START RECORDS FOR THIS EXERCISE

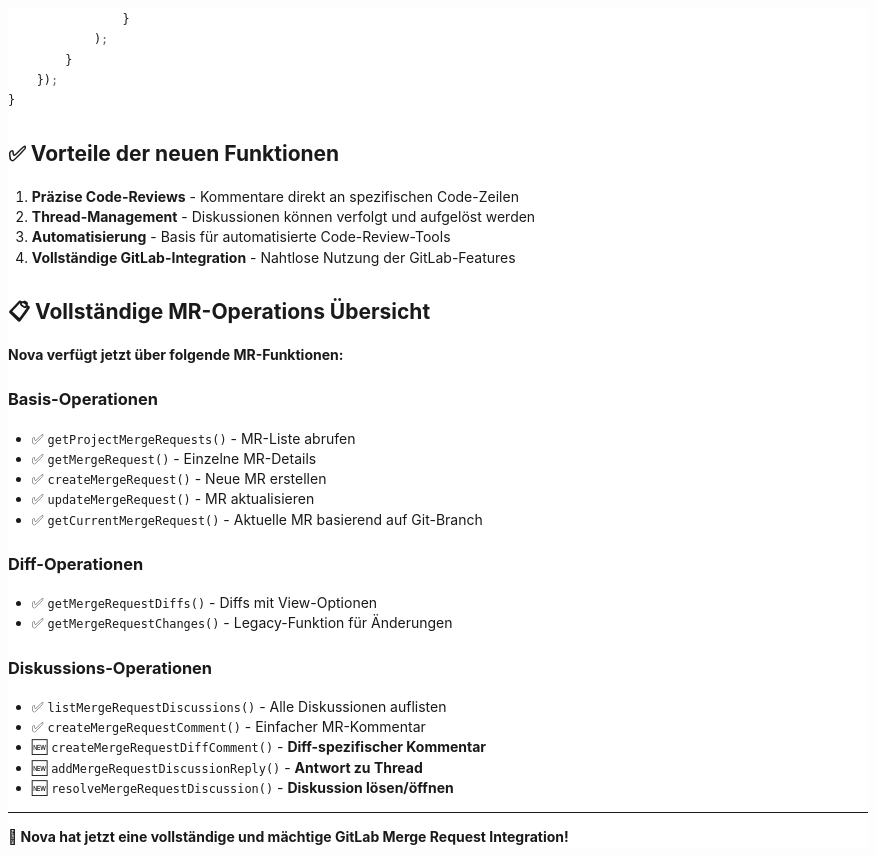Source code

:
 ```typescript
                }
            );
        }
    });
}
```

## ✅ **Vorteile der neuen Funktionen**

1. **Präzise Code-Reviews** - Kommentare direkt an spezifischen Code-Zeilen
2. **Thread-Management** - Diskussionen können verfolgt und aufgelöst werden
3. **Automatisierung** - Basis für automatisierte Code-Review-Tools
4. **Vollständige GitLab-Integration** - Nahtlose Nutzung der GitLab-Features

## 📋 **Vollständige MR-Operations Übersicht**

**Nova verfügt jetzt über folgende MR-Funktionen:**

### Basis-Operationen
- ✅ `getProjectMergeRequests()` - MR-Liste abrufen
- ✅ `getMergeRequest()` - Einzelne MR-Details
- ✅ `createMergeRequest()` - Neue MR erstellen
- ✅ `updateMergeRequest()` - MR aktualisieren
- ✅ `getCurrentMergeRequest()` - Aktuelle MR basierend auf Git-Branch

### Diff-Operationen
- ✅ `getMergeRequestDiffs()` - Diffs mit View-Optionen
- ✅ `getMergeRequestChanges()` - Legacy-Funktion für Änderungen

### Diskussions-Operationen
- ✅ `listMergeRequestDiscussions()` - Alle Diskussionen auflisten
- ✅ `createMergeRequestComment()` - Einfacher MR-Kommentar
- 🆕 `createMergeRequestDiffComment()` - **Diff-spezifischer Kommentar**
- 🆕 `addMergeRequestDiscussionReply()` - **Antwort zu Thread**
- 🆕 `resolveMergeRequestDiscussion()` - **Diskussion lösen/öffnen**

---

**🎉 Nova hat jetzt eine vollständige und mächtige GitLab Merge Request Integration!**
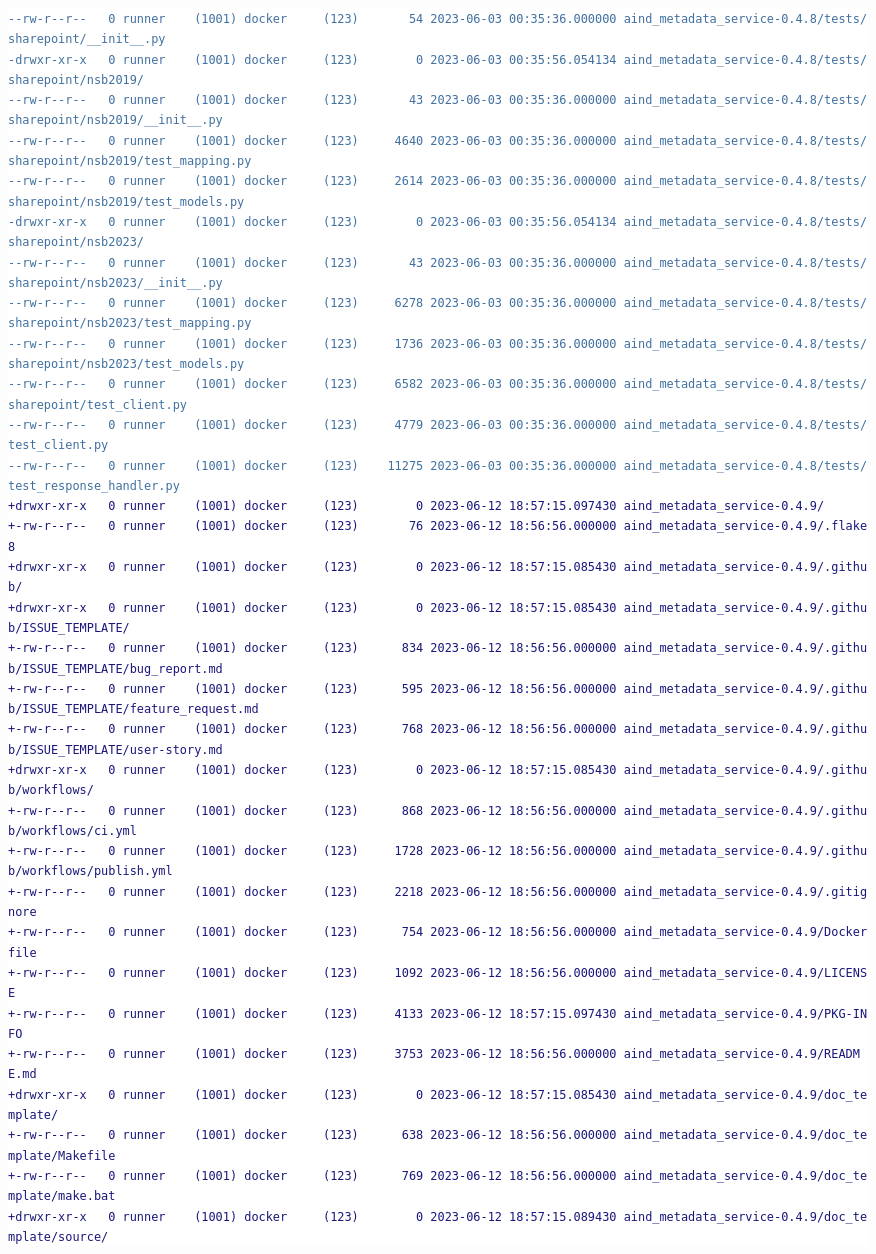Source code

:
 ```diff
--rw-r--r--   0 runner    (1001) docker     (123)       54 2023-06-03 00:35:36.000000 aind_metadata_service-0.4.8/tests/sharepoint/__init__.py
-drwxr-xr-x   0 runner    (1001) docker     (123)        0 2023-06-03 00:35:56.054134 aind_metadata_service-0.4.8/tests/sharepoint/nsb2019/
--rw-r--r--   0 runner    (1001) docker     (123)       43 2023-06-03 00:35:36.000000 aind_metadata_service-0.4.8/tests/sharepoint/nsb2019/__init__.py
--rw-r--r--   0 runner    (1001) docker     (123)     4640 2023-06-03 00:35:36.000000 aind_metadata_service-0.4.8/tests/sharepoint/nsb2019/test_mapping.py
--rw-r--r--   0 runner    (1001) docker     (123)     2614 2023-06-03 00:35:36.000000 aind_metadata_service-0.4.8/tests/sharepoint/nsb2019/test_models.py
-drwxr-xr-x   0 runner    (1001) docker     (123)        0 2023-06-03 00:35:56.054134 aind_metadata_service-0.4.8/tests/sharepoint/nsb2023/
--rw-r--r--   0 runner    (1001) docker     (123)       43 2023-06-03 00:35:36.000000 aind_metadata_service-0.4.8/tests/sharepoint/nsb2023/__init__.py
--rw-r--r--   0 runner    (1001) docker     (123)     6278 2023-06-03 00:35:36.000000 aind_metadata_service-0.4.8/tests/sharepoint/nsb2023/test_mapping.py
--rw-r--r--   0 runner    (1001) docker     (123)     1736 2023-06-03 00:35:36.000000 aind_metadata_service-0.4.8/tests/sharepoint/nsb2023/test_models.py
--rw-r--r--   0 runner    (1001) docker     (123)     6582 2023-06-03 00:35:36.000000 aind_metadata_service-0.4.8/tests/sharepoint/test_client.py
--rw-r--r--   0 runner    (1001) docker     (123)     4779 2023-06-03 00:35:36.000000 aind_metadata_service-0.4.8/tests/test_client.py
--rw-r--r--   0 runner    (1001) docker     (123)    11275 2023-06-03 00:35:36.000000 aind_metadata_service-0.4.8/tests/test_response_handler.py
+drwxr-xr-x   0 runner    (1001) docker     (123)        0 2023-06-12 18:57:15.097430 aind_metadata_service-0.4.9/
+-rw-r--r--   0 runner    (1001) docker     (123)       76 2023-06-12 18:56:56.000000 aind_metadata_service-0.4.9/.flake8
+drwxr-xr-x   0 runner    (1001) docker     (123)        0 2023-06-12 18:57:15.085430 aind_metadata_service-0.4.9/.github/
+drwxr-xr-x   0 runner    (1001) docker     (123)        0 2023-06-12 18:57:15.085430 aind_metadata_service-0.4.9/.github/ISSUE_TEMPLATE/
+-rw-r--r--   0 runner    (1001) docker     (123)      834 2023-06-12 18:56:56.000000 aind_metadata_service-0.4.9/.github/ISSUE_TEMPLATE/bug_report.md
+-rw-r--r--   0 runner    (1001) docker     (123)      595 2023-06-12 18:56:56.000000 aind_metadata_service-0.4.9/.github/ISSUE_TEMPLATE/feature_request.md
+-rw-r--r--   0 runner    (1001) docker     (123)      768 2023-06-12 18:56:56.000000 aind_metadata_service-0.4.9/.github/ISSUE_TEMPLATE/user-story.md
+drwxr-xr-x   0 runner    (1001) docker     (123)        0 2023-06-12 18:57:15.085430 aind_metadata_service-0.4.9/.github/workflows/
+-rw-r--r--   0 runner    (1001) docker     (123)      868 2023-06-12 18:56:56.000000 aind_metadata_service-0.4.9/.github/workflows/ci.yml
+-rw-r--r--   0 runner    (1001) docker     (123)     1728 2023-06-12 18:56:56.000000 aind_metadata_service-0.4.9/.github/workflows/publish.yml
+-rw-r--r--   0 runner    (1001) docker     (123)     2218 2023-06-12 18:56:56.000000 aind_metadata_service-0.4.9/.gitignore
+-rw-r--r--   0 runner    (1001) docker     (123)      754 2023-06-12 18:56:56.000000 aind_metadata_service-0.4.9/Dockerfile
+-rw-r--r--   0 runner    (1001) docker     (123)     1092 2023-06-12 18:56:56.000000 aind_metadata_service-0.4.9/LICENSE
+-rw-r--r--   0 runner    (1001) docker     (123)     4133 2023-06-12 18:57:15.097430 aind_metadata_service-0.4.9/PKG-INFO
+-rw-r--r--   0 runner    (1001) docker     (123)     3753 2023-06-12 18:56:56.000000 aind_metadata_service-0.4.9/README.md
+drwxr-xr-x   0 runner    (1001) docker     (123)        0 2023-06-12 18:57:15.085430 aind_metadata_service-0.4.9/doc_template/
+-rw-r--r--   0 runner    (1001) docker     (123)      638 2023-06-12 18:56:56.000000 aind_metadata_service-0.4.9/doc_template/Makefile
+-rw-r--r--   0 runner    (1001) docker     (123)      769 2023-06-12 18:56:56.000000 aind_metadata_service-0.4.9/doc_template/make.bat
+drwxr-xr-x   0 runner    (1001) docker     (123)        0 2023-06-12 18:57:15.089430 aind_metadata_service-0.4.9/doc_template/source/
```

END RECORDS FOR THIS EXERCISE

- YOUR OBJECTIVE
Return every line of the listing exactly, leaving its pictures behind.

- RESULT FOR THIS TASK
Source code

:
 ```typescript
                }
            );
        }
    });
}
```

## ✅ **Vorteile der neuen Funktionen**

1. **Präzise Code-Reviews** - Kommentare direkt an spezifischen Code-Zeilen
2. **Thread-Management** - Diskussionen können verfolgt und aufgelöst werden
3. **Automatisierung** - Basis für automatisierte Code-Review-Tools
4. **Vollständige GitLab-Integration** - Nahtlose Nutzung der GitLab-Features

## 📋 **Vollständige MR-Operations Übersicht**

**Nova verfügt jetzt über folgende MR-Funktionen:**

### Basis-Operationen
- ✅ `getProjectMergeRequests()` - MR-Liste abrufen
- ✅ `getMergeRequest()` - Einzelne MR-Details
- ✅ `createMergeRequest()` - Neue MR erstellen
- ✅ `updateMergeRequest()` - MR aktualisieren
- ✅ `getCurrentMergeRequest()` - Aktuelle MR basierend auf Git-Branch

### Diff-Operationen
- ✅ `getMergeRequestDiffs()` - Diffs mit View-Optionen
- ✅ `getMergeRequestChanges()` - Legacy-Funktion für Änderungen

### Diskussions-Operationen
- ✅ `listMergeRequestDiscussions()` - Alle Diskussionen auflisten
- ✅ `createMergeRequestComment()` - Einfacher MR-Kommentar
- 🆕 `createMergeRequestDiffComment()` - **Diff-spezifischer Kommentar**
- 🆕 `addMergeRequestDiscussionReply()` - **Antwort zu Thread**
- 🆕 `resolveMergeRequestDiscussion()` - **Diskussion lösen/öffnen**

---

**🎉 Nova hat jetzt eine vollständige und mächtige GitLab Merge Request Integration!**
Source code

:
 ```diff
--rw-r--r--   0 runner    (1001) docker     (123)       54 2023-06-03 00:35:36.000000 aind_metadata_service-0.4.8/tests/sharepoint/__init__.py
-drwxr-xr-x   0 runner    (1001) docker     (123)        0 2023-06-03 00:35:56.054134 aind_metadata_service-0.4.8/tests/sharepoint/nsb2019/
--rw-r--r--   0 runner    (1001) docker     (123)       43 2023-06-03 00:35:36.000000 aind_metadata_service-0.4.8/tests/sharepoint/nsb2019/__init__.py
--rw-r--r--   0 runner    (1001) docker     (123)     4640 2023-06-03 00:35:36.000000 aind_metadata_service-0.4.8/tests/sharepoint/nsb2019/test_mapping.py
--rw-r--r--   0 runner    (1001) docker     (123)     2614 2023-06-03 00:35:36.000000 aind_metadata_service-0.4.8/tests/sharepoint/nsb2019/test_models.py
-drwxr-xr-x   0 runner    (1001) docker     (123)        0 2023-06-03 00:35:56.054134 aind_metadata_service-0.4.8/tests/sharepoint/nsb2023/
--rw-r--r--   0 runner    (1001) docker     (123)       43 2023-06-03 00:35:36.000000 aind_metadata_service-0.4.8/tests/sharepoint/nsb2023/__init__.py
--rw-r--r--   0 runner    (1001) docker     (123)     6278 2023-06-03 00:35:36.000000 aind_metadata_service-0.4.8/tests/sharepoint/nsb2023/test_mapping.py
--rw-r--r--   0 runner    (1001) docker     (123)     1736 2023-06-03 00:35:36.000000 aind_metadata_service-0.4.8/tests/sharepoint/nsb2023/test_models.py
--rw-r--r--   0 runner    (1001) docker     (123)     6582 2023-06-03 00:35:36.000000 aind_metadata_service-0.4.8/tests/sharepoint/test_client.py
--rw-r--r--   0 runner    (1001) docker     (123)     4779 2023-06-03 00:35:36.000000 aind_metadata_service-0.4.8/tests/test_client.py
--rw-r--r--   0 runner    (1001) docker     (123)    11275 2023-06-03 00:35:36.000000 aind_metadata_service-0.4.8/tests/test_response_handler.py
+drwxr-xr-x   0 runner    (1001) docker     (123)        0 2023-06-12 18:57:15.097430 aind_metadata_service-0.4.9/
+-rw-r--r--   0 runner    (1001) docker     (123)       76 2023-06-12 18:56:56.000000 aind_metadata_service-0.4.9/.flake8
+drwxr-xr-x   0 runner    (1001) docker     (123)        0 2023-06-12 18:57:15.085430 aind_metadata_service-0.4.9/.github/
+drwxr-xr-x   0 runner    (1001) docker     (123)        0 2023-06-12 18:57:15.085430 aind_metadata_service-0.4.9/.github/ISSUE_TEMPLATE/
+-rw-r--r--   0 runner    (1001) docker     (123)      834 2023-06-12 18:56:56.000000 aind_metadata_service-0.4.9/.github/ISSUE_TEMPLATE/bug_report.md
+-rw-r--r--   0 runner    (1001) docker     (123)      595 2023-06-12 18:56:56.000000 aind_metadata_service-0.4.9/.github/ISSUE_TEMPLATE/feature_request.md
+-rw-r--r--   0 runner    (1001) docker     (123)      768 2023-06-12 18:56:56.000000 aind_metadata_service-0.4.9/.github/ISSUE_TEMPLATE/user-story.md
+drwxr-xr-x   0 runner    (1001) docker     (123)        0 2023-06-12 18:57:15.085430 aind_metadata_service-0.4.9/.github/workflows/
+-rw-r--r--   0 runner    (1001) docker     (123)      868 2023-06-12 18:56:56.000000 aind_metadata_service-0.4.9/.github/workflows/ci.yml
+-rw-r--r--   0 runner    (1001) docker     (123)     1728 2023-06-12 18:56:56.000000 aind_metadata_service-0.4.9/.github/workflows/publish.yml
+-rw-r--r--   0 runner    (1001) docker     (123)     2218 2023-06-12 18:56:56.000000 aind_metadata_service-0.4.9/.gitignore
+-rw-r--r--   0 runner    (1001) docker     (123)      754 2023-06-12 18:56:56.000000 aind_metadata_service-0.4.9/Dockerfile
+-rw-r--r--   0 runner    (1001) docker     (123)     1092 2023-06-12 18:56:56.000000 aind_metadata_service-0.4.9/LICENSE
+-rw-r--r--   0 runner    (1001) docker     (123)     4133 2023-06-12 18:57:15.097430 aind_metadata_service-0.4.9/PKG-INFO
+-rw-r--r--   0 runner    (1001) docker     (123)     3753 2023-06-12 18:56:56.000000 aind_metadata_service-0.4.9/README.md
+drwxr-xr-x   0 runner    (1001) docker     (123)        0 2023-06-12 18:57:15.085430 aind_metadata_service-0.4.9/doc_template/
+-rw-r--r--   0 runner    (1001) docker     (123)      638 2023-06-12 18:56:56.000000 aind_metadata_service-0.4.9/doc_template/Makefile
+-rw-r--r--   0 runner    (1001) docker     (123)      769 2023-06-12 18:56:56.000000 aind_metadata_service-0.4.9/doc_template/make.bat
+drwxr-xr-x   0 runner    (1001) docker     (123)        0 2023-06-12 18:57:15.089430 aind_metadata_service-0.4.9/doc_template/source/
```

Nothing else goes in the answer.